Questions de lecture -
(a) Répondez à ces questions sur le point de vue consacré aux biochars :
(i) Dans quel département Vincent Chaplot est-il agriculteur ?
(ii) D’après le rapport du Giec cité, que pourrait réduire le biochar ajouté à l’alimentation des ruminants ?
(iii) Comment le texte définit-il la pyrolyse entre parenthèses ?
(b) Recopiez un passage du point de vue sur les biochars : partez des mots « Vincent Chaplot, agriculteur » et terminez après « sur les biochars. ».

Point de vue
Que faut-il penser des biochars ?
Vincent Chaplot, agriculteur en Côte-d’Or et directeur de recherches à l’Institut de recherche pour le développement (IRD), livre un point de vue critique sur les biochars.
Le dernier rapport du Giec est formel : « le biochar ajouté à l’alimentation des ruminants pourrait permettre de réduire leurs émissions de méthane et celui ajouté aux sols permettrait d’améliorer leur fertilité en stockant à long terme du carbone de l’atmosphère ». Or, il existe de nombreux travaux ayant documenté la présence dans les biochars d’importantes quantités d’Hydrocarbures aromatiques polycycliques (HAP) toxiques. Face aux chaos annoncés que sont le changement climatique, la désertification, la pollution… comment peut-on promulguer des pratiques encore plus dommageables pour les sols et la planète que celles actuelles ? Les biochars ne diffèrent en rien des charbons. Il faut mettre ce terme au pluriel puisqu’il y a autant de types de biochars que de combinaisons entre matériel biologique carboné (des feuilles jusqu’aux troncs d’arbres…) et températures de pyrolyse (combustion à faible teneur en oxygène).

Contenu des données -
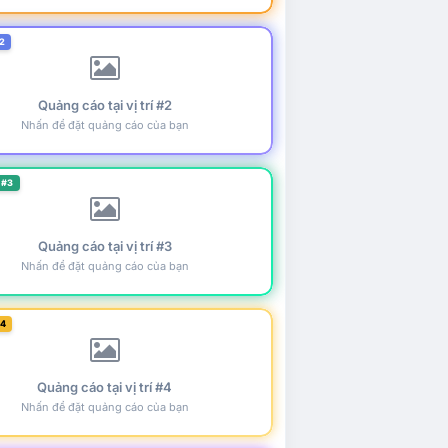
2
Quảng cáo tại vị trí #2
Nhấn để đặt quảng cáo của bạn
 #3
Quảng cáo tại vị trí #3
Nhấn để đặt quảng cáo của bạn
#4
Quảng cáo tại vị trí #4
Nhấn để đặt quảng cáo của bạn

--

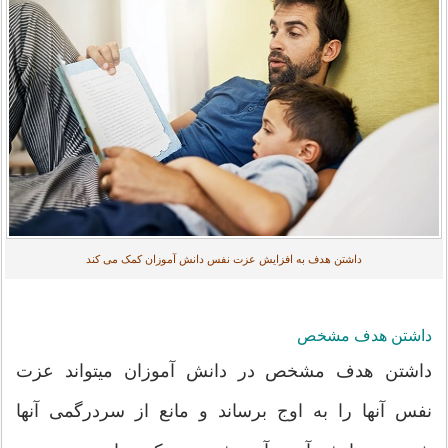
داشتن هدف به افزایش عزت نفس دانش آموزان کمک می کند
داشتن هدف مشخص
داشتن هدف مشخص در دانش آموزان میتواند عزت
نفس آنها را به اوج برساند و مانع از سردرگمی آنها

Résultats de l’exercice -
(a)
(i) En Côte-d’Or.
(ii) Leurs émissions de méthane.
(iii) Comme une combustion à faible teneur en oxygène.

(b)
Vincent Chaplot, agriculteur en Côte-d’Or et directeur de recherches à l’Institut de recherche pour le développement (IRD), livre un point de vue critique sur les biochars.